Well I figured I'd create an account in order to explain away what you're all seeing in the Ashes of the Singularity DX12 Benchmarks. I won't divulge too much of my background information but suffice to say
that I'm an old veteran who used to go by the handle ElMoIsEviL.


First off nVidia is posting their true DirectX12 performance figures in these tests. Ashes of the Singularity is all about Parallelism and that's an area, that although Maxwell 2 does better than previous nVIDIA architectures, it is still inferior in this department when compared to the likes of AMDs GCN 1.1/1.2 architectures. Here's why...


Maxwell's Asychronous Thread Warp can queue up 31 Compute tasks and 1 Graphic task. Now compare this with AMD GCN 1.1/1.2 which is composed of 8 Asynchronous Compute Engines each able to queue 8 Compute tasks for a total of 64 coupled with 1 Graphic task by the Graphic Command Processor. See bellow:

900x900px-LL-489247b8_Async_Aces_575px.png



Each ACE can also apply certain Post Processing Effects without incurring much of a performance penalty. This feature is heavily used for Lighting in Ashes of the Singularity. Think of all of the simultaneous light sources firing off as each unit in the game fires a shot or the various explosions which ensue as examples.

Lines of data:
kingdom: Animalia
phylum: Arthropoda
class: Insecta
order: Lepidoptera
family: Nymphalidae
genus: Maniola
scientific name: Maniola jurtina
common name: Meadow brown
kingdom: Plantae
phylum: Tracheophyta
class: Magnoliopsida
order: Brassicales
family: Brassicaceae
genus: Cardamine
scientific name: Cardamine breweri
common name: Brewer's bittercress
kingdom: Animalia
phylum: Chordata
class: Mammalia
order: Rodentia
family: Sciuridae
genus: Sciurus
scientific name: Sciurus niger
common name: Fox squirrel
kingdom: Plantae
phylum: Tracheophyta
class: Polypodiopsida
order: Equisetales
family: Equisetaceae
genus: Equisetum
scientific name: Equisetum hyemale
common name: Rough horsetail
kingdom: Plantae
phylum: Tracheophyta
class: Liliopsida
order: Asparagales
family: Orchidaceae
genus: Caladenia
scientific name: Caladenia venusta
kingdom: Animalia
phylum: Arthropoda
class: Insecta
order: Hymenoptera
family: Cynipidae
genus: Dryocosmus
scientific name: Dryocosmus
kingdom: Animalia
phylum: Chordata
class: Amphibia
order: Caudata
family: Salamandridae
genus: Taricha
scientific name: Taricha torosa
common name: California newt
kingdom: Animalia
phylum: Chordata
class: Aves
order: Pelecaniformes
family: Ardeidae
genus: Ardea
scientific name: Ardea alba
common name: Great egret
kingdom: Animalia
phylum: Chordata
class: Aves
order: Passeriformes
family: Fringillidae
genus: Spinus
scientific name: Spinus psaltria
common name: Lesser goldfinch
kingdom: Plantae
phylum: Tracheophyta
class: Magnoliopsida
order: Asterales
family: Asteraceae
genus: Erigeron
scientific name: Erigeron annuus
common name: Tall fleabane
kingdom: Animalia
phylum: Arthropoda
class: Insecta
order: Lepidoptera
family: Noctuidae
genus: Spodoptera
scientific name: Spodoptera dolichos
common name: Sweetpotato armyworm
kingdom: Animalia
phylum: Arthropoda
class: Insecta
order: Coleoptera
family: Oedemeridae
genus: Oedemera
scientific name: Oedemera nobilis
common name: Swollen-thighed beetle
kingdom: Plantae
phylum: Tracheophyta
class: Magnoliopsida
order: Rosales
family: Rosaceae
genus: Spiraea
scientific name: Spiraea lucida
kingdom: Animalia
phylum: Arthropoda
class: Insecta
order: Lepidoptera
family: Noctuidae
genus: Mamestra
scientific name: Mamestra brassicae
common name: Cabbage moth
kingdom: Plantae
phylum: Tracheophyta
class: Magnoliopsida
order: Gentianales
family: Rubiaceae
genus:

The request: Can you transcribe the DX12 benchmark post word for word, beginning at the words "900x900px-LL-489247b8_Async_Aces_575px.png" and stopping after "ensue as examples."?

The answer:
900x900px-LL-489247b8_Async_Aces_575px.png



Each ACE can also apply certain Post Processing Effects without incurring much of a performance penalty. This feature is heavily used for Lighting in Ashes of the Singularity. Think of all of the simultaneous light sources firing off as each unit in the game fires a shot or the various explosions which ensue as examples.